I breathe out a sigh of relief. Good. I can deal with Mr. Ignores the Obvious knowing about it. Giles can be badass when he needs to be, but most of the time? The guy's a total wuss. He's not gonna grill me on what happened if I don't want to talk about it.

"Cool. You know, for an old guy, you're not so bad after all." I grin over at him and he manages a grin back. The moment lasts about five seconds before I start feeling a Hallmark Card moment coming on and put a stop to it before we end up hugging or something. "Now beat it," I demand playfully. "Unless you want to offer a hand."

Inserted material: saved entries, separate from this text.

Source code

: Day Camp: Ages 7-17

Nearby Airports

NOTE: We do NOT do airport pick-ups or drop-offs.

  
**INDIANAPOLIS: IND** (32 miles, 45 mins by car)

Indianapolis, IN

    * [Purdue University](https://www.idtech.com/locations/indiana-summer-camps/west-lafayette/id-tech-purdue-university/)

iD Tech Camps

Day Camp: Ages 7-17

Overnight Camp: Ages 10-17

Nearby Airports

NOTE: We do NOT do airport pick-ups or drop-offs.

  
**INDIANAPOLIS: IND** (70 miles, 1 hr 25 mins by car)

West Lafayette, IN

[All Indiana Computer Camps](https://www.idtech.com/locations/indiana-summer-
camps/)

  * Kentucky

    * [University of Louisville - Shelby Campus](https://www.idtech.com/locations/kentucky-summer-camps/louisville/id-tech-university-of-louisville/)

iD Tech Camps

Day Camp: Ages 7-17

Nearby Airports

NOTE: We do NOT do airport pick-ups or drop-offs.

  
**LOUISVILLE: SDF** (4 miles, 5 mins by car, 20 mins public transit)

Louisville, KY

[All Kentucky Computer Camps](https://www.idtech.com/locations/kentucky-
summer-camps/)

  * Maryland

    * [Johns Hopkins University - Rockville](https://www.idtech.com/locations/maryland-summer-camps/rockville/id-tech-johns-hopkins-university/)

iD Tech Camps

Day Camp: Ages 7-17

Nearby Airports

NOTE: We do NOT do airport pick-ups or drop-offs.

I hold up one of the bras and the tank top I flung on the bed earlier. Giles turns a wicked shade of red and begins a quick retreat backwards. I don't get it; we've already had a couple of flings. He should be used to seeing me naked by now. Guess he's only into me when there are desks and rulers involved. Must fulfill his teacher punishes the naughty student fantasy or whatever it is that gets him going in the classroom. Man, he's even kinkier than I thought!

"I had better get going and allow you to get your rest. I have a few things I must discuss with Wesley before tomorrow's meeting."

With that, he shuts the door behind him. Funny, he practically broke down my door getting inside and now he can't wait to get out. I'm still beat from everything that happened and my bed is looking pretty sweet right about now. I'll deal with cleaning up and unpacking tomorrow; all I want to do now is cruise around dreamland for a while. I lose the jeans but keep the T-shirt finding it comfortable enough to sleep in. The mug of tea goes untouched as I huddle under my own set of blankets and drift off the second my head meets my pillow.